Im Vorfeld sollte man sich erst einmal Gedanken machen, welche Stoffe überhaupt aus Kohlenstoff bestehen – und das sind fast alle auf der Erde vorhanden. Zellen, Pflanzen und Tiere bestehen zum größten Teil aus diesem Stoff – selbiges gilt auch für die gesamte Erdoberfläche und den Erdmantel; Einzig der Erdkern besteht aus Eisen und ist somit für das Erdmagnetfeld verantwortlich.

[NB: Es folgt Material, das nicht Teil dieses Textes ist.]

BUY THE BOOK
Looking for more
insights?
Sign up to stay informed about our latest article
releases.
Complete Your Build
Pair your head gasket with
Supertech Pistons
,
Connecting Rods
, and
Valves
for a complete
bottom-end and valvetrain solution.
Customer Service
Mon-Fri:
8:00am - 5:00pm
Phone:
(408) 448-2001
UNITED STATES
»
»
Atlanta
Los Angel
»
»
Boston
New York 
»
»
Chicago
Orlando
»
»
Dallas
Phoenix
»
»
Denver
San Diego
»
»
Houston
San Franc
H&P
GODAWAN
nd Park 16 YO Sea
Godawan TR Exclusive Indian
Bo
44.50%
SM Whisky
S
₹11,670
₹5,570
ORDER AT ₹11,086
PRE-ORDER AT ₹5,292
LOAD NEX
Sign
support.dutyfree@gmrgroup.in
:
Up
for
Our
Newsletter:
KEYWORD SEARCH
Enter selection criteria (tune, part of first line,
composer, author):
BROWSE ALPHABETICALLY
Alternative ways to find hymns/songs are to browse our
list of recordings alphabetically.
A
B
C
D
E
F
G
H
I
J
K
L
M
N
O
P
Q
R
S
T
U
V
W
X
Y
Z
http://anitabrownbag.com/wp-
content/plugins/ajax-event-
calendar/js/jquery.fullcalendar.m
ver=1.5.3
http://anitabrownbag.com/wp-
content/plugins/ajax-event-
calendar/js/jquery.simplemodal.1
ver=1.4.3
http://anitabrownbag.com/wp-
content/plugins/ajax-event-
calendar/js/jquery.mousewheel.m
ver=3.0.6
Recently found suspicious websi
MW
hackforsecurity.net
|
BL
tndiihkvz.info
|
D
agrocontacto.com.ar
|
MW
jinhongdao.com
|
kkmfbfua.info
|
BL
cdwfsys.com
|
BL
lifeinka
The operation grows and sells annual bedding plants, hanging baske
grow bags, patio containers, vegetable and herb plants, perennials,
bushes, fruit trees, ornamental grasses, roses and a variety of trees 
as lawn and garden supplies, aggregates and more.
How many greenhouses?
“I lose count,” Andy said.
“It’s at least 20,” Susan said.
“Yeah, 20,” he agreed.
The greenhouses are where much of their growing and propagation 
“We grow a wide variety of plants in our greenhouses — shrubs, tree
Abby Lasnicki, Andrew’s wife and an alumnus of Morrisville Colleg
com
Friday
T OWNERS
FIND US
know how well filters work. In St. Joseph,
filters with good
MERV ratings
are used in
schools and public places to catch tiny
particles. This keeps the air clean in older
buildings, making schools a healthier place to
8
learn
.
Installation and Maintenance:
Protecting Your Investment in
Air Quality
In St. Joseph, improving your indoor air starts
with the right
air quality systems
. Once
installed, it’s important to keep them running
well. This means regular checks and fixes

Der größte Anteil des Kohlenstoffs befindet sich folgerichtig im Boden. Bohren Menschen nun jedoch Erdöl- oder Erdgasquellen an, um diese etwa für Kraftstoffe zu verwenden, so verändert sich der Kohlenstoffkreislauf: Aus dem Untergrund wird Kohlenstoff an die Erdoberfläche gebracht. Wird das Öl nun verbrannt, so gelangt dieses in die Atmosphäre – in Form von CO2, also Kohlenstoffdioxid. Dieses CO2 kann durch Regen ausgewaschen werden und somit entweder wieder auf die Erde oder beispielsweise in Meere gelangen. Sinkt dieses dann bis zum Grunde des Meeres ab, so besteht eine gute Chance, dass es hier wieder eingeschlossen wird – um nach einigen Jahrtausenden wieder zu Erdöl zu werden. Lässt man die Raumfahrt und Meteoriteneinschläge einmal außen vor, so besteht die Erde also immer aus gleich viel Kohlenstoffatomen – der Kohlenstoffhaushalt ist ausgeglichen.